═══ Text block ═══
Part III: The Ongoing Revolution

The year 1952 is a watershed in Bolivian history, perhaps the first time the peasants in the Bolivian countryside were affected on a large scale by political activity since the days when Pizarro came searching for gold some four centuries earlier. The Movimiento Nacional Revolucionario (MNR), an essentially middle class party engineered a revolution in 1952 that transformed Bolivian society by mobilizing support among the nation's poor.

The MNR armed the mineworkers, traditionally the most leftist group in Bolivia, with rifles and organized them into local militia units. And, correctly assessing the potential of the dormant masses in the countryside, MNR representatives moved into the towns and villages around La Paz and Cochabamba to awake the peasants to an awareness of the injustices they had suffered for so long. Were the peasants to continue to work as slaves, the MNR asked, to put meat on the tables of the hacendados, the large estate owners, while they themselves had to eat potatoes?

On the appointed day in April, 1952, truckload after truckload of gun-toting peasants, many of whom had never traveled more than ten miles from their native communities, were driven to La Paz, where they marched through the streets chanting the slogans of the MNR and, within three days, had assured the success of the Revolution.
═══ Given data ═══
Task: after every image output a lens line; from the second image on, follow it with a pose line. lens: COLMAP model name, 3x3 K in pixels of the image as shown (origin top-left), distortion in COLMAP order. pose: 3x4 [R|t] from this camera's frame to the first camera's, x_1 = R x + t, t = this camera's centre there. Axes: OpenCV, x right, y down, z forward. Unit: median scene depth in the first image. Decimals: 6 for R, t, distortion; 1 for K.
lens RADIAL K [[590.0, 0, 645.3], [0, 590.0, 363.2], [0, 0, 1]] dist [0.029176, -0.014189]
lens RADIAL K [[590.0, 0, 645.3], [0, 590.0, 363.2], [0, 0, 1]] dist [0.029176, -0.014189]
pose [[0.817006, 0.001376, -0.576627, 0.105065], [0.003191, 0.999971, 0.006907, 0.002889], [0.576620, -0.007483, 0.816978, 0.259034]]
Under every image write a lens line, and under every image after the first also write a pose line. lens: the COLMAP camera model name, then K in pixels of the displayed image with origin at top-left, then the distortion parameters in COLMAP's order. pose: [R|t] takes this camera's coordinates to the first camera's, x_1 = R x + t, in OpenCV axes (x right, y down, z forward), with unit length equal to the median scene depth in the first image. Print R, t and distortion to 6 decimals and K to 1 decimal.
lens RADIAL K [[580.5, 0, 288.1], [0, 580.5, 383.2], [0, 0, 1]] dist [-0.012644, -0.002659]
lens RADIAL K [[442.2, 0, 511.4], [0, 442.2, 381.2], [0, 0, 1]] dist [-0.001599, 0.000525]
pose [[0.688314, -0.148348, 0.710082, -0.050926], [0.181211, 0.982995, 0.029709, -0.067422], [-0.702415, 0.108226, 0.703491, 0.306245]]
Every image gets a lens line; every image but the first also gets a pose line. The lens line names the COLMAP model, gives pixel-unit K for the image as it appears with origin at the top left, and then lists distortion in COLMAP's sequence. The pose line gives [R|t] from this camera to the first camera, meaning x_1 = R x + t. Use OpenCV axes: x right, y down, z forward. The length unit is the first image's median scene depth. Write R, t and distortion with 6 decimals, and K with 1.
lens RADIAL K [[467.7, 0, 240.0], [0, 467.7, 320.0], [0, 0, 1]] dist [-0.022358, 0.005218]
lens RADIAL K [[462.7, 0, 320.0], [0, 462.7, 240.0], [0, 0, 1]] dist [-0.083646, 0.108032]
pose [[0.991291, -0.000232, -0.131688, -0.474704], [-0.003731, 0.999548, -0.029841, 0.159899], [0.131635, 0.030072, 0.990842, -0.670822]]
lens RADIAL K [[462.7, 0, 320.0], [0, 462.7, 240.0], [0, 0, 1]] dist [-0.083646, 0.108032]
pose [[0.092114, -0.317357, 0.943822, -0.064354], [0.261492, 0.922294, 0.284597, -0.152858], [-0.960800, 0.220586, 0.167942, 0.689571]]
═══
Complete the following ::
#1 In the passage on Bolivia's 1952 revolution, which group did the MNR arm with rifles and organize into local militia units?
#2 List every place that the passage on the 1952 Bolivian revolution mentions by name.
#3 Write the next part of the passage on the 1952 Bolivian revolution, picking up after its last sentence.

Answers to the exercises ::
#1 The mineworkers.

#2 Bolivia, La Paz, Cochabamba

#3
The peasants received their just reward from the revolution they had sparked. The reforma agraria, or land reform, distributed among the peasants the land they had already seized from the huge plantations in the countryside. The former peons became small landholders, each with his own individual tract. And, with their new economic position, the peasants experienced a rise in social status. No longer were they to be called indios, or Indians, a term Europeans had used to stigmatize them as inferior beings. From now on they were to be called campesinos, a word whose literal definition--"peasant"--conveys nothing of the sense of pride and identity it implies for this once tyrannized people.

In the more than two decades since the Revolution, Bolivian politics has largely returned to its former instability. A military coup in 1964 ended the 12 years of democracy, and three successive displays of power by the military in 1970 and 1971 have returned the Bolivian political scene to its normal unpredictable state. The campesinos are once again an oppressed people, deprived of political rights, socially scorned and economically submerged. But the effects of 1952 and the reforma agraria persist. No longer can the peasants remain isolated from the rest of the nation. Most have been integrated into the national economy. More and more learn Spanish in place of their Indian tongue and replace their traditional costume with modern dress. The Indian world finds itself simultaneously tugged in two directions, both backward by its inherited past and forward by the allure of modern Western society. The sacrifice of the past to the present is only a matter of time. Meanwhile, however, the contradictions of the transition persist, and perhaps nowhere are those contradictions as apparent as in the religious life of the Bolivian people.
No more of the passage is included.